Wednesday, February 18, 2015
Noir in new places: Nesbø and Temple
Some of the purest noir being written today doesn't come from the U.S., or France, or the U.K. Two recent novels by Jo Nesbø (of Norway) and Peter Temple (of Australia) show what can be done with the genre today.
Nesbø's Blood on Snow, a stand along novel, is perhaps the purest noir of the two, and much more pure noir than the author's series featuring Harry Hole. The hero, Olav, is a hit man mostly by default--it's the only thing he's good at, having tried all sorts of other criminal enterprises without much success. He's also something of a stalker, staking out the wife of one of his victims and holding off on killing another who is his current assignment, while he watches her. He has a sentimental streak that keeps him human, along with his love of reading (despite his dyslexia). Once he goes off the rails, defying his boss (a drug dealer) and trying to enlist the help of a rival gang, we descend along with him into a noir spiral as he attempts to escape his situation and save someone else along the way.

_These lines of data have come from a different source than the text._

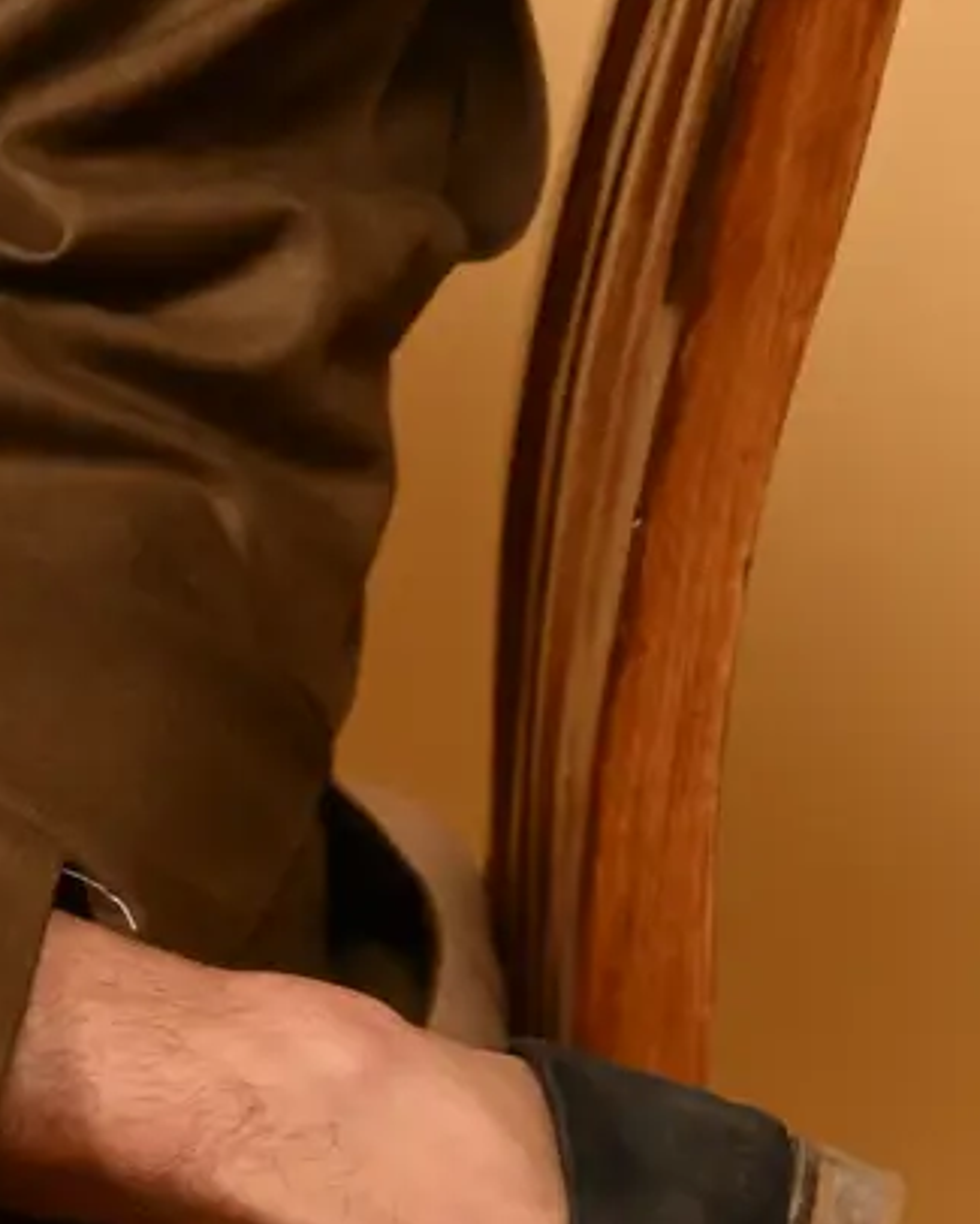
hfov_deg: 4.7
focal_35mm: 330
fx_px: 11960
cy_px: 151
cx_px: -160
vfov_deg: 5.9
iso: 160
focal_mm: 56
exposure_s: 1/200
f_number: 6.3
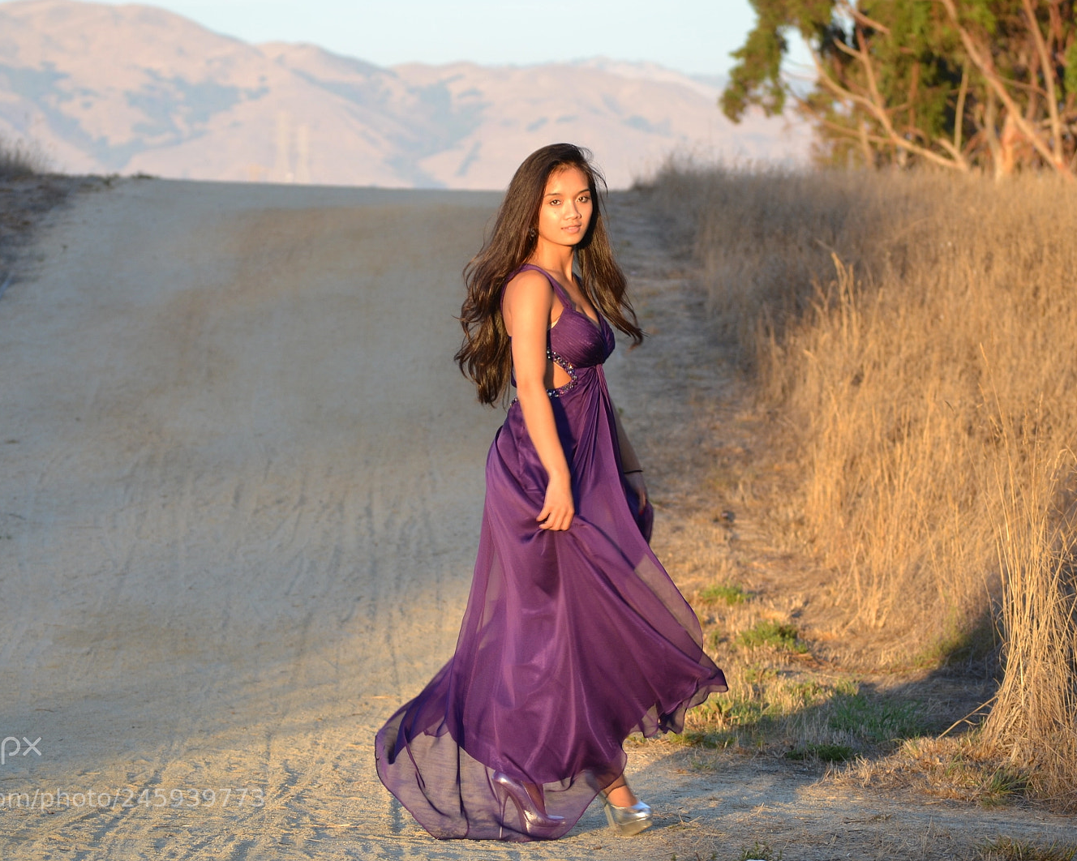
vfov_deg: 9.9
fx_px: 4972
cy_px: 430
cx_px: 489
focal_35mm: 156
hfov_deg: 12.4
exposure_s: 1/125
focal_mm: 92
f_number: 5.6
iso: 140
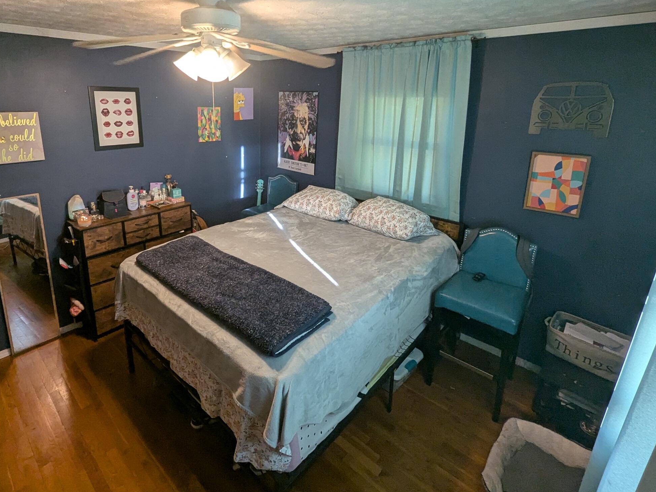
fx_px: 322
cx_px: 275
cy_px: 179
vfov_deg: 73.2
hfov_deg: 90.3
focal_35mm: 17
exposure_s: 1/60
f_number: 2.2
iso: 192
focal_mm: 1.95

The end is a contrast between a hopeful vision and a cruel truth.
Temple's Jack Irish books have always had strong elements of noir, in the lapsed lawyer at the center of the stories, who lost his wife to an angry client before the series started. And some of the broader elements of noir are also here: Jack works odd jobs (sometimes very odd) for a racetrack manipulator and former jockey (and his elegant but violent helper) and other shady characters. But Jack also has an avocation rather different from the average noir hero: he's learning high-end furniture craft from an artist of the medium, an emigre from Europe who is his gruff mentor and teacher in the trade. And Jack has an occasional love interest, a reporter, who is an on-again, off-again solace. Jack, unlike Nesbø's hero, is a smart-ass, like so many central characters in classic noir, and like them he is the frequent victim of more powerful and more violent enemies that he collects in his pursuit of clarity or justice.
In White Dog, he's hired to collect evidence yhsy might clear an artist who is accused of killing her former lover. In the process, Jack walks into a nest of powerbrokers involved in another of the classic noir tropes, property development. The ruthlessness of these developers leads to deaths, beatings, and an encounter with the nasty dog of the book's title. But the other elements of the story, including the revival of a lapsed racehorse and some elegant sounding furniture, give some respite to Jack and the reader (more so than Olav, who only has the solace of fanstasies of love and escape).
Blood on Snow is evidently set for film adaptation, involving Leonardo di Caprio. Somehow that doesn't seem too promising (let me know if you're more hopeful about the film). The Jack Irish series is the basis for a set of Australian films starring Guy Pearce that are in fact a pretty good version of the stories, with convincing performances by Pearce and the rest of the cast. As far as I know, White Dog hasn't yet been filmed.